Thromboembolic infarction: Ischemic stroke due to etiology other than BD is often associated with an embolic source or risk factors for thrombosis. The most common embolic sources are atrial fibrillation and carotid stenosis, which could be evaluated by echocardiogram and CTA head/neck, respectively. Risk factors for thrombosis include smoking history, diabetes mellitus, hypertension, and hyperlipidemia. Diffusion-weighted imaging (DWI) demonstrates increased intracellular water in ischemic areas [25].

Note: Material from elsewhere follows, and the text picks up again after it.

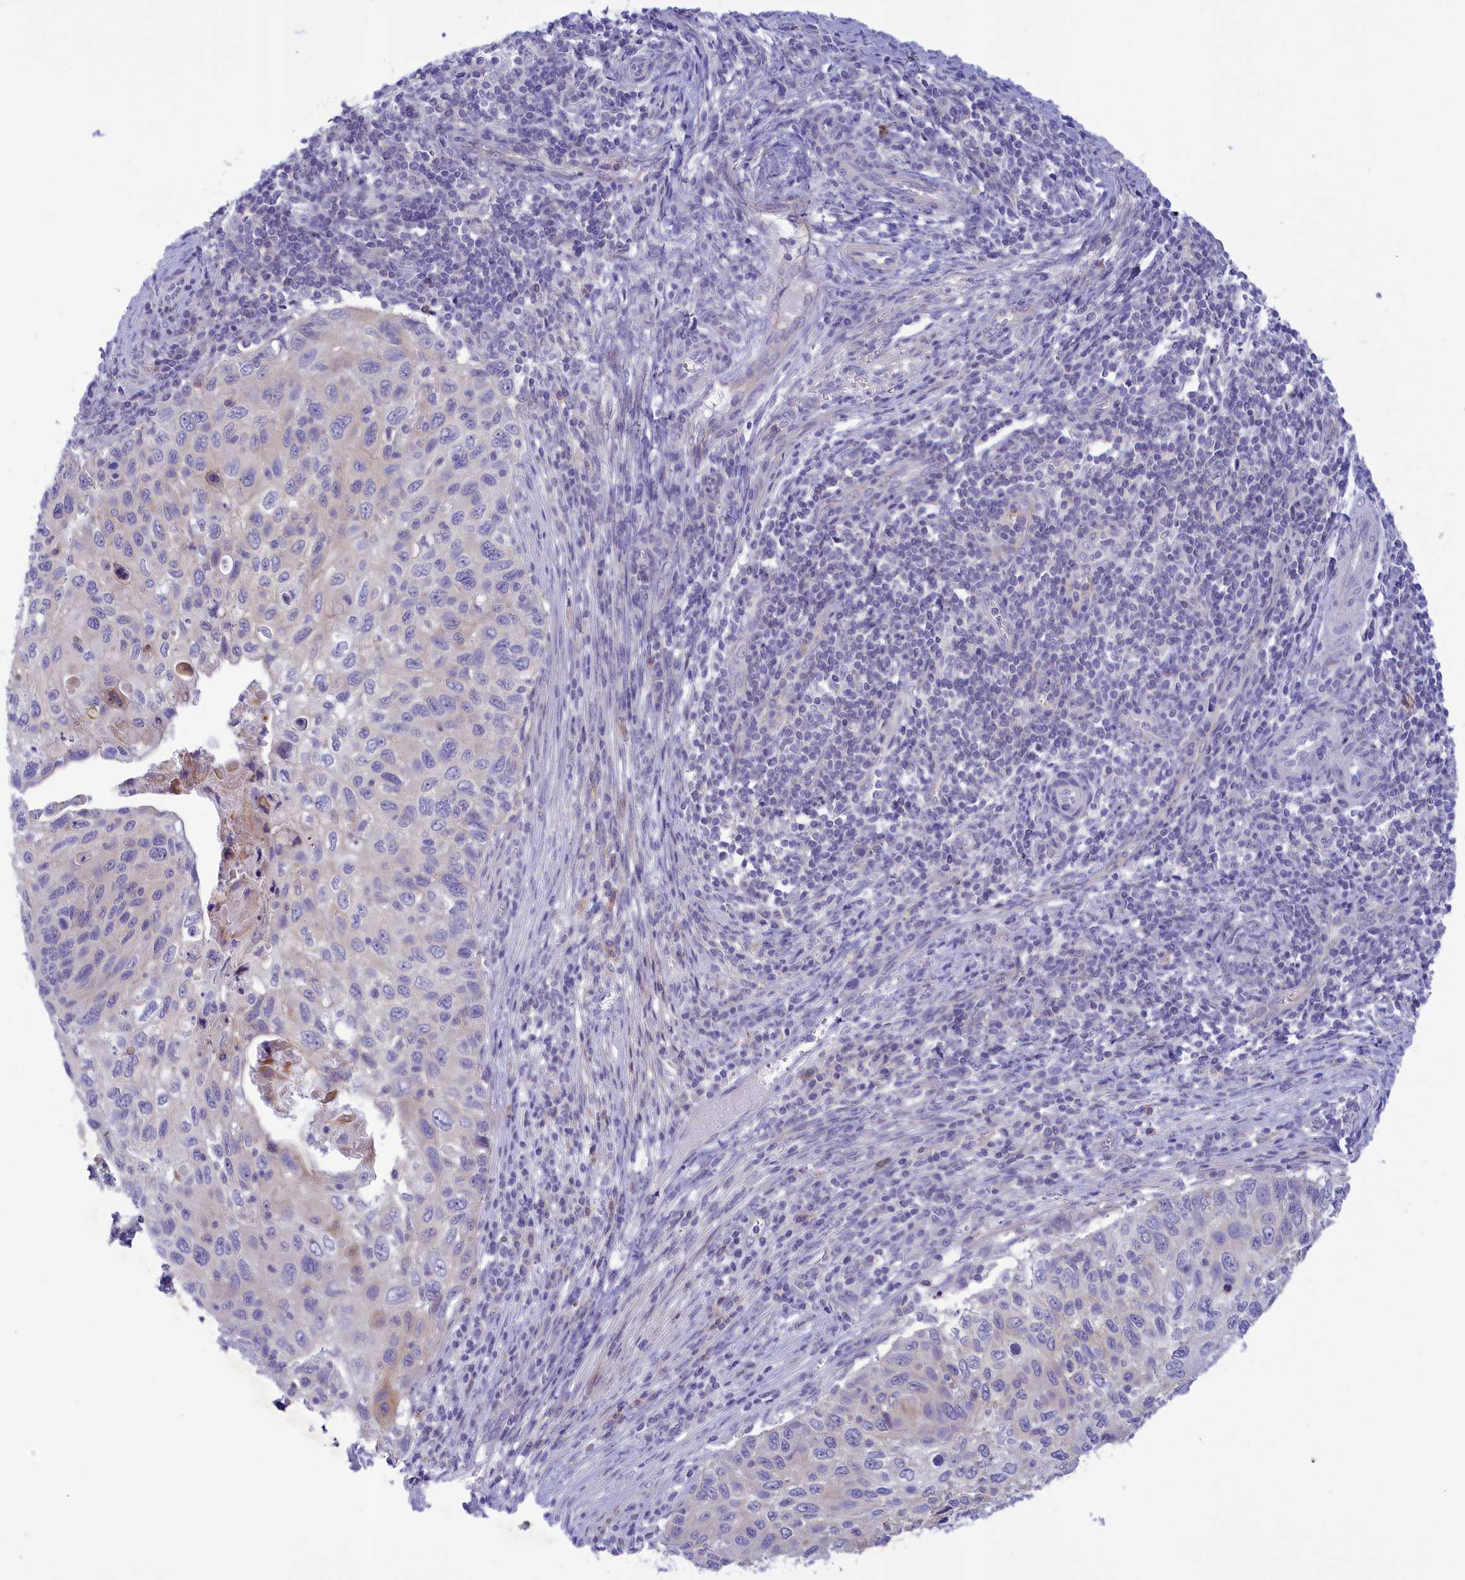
{"staining": {"intensity": "negative", "quantity": "none", "location": "none"}, "tissue": "cervical cancer", "cell_type": "Tumor cells", "image_type": "cancer", "snomed": [{"axis": "morphology", "description": "Squamous cell carcinoma, NOS"}, {"axis": "topography", "description": "Cervix"}], "caption": "Immunohistochemical staining of cervical squamous cell carcinoma displays no significant staining in tumor cells.", "gene": "CORO2A", "patient": {"sex": "female", "age": 70}}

Reversible cerebral vasoconstriction syndrome (RCVS): A group of conditions which are all characterized by reversible constriction of cerebral arteries, with alternating areas of dilation. Clinical symptoms are normally acute in onset, including sudden headache, seizures, or focal neurologic deficits. Neuroimaging normally shows a “sausage on a string” appearance of arteries that compose the Circle of Willis and its branches. While MRI of the head is unremarkable in over 50% of cases, subarachnoid hemorrhage or symmetrical lesions in watershed areas may be identified [26] (Table 2).

Table 2

Differential diagnosis table for neuro-Behcet's disease.

	Clinical findings	MRI
Neuro-Behcet's disease	Motor dysfunction, dementia, personality changes	T2-weighted hyperintense foci, predilection for brainstem, basal ganglia, and thalamus [18]
Multiple sclerosis	Optic neuritis, numbness, weakness, paresthesia	T2-weighted hyperintense periventricular lesions that vary by location over time [24]
Thromboembolic infarction	Acute, unilateral focal deficits	Increased intracellular water demonstrated by DWI in ischemic area [25]
RCVS	Headache, seizures, bilateral focal deficits	“Sausage on a string” appearance of arteries in Circle of Willis and its branches [26]

Conclusion

In patients with nonspecific neurological deficits and medium sized lesions in the brainstem or basal ganglia identified on MRI, the potential diagnosis of NBD should be considered. Suspected NBD in a patient without a previous diagnosis of BD should elicit a work-up for systemic manifestations, including a guided history and physical exam of the mouth, genitals, eyes, and skin.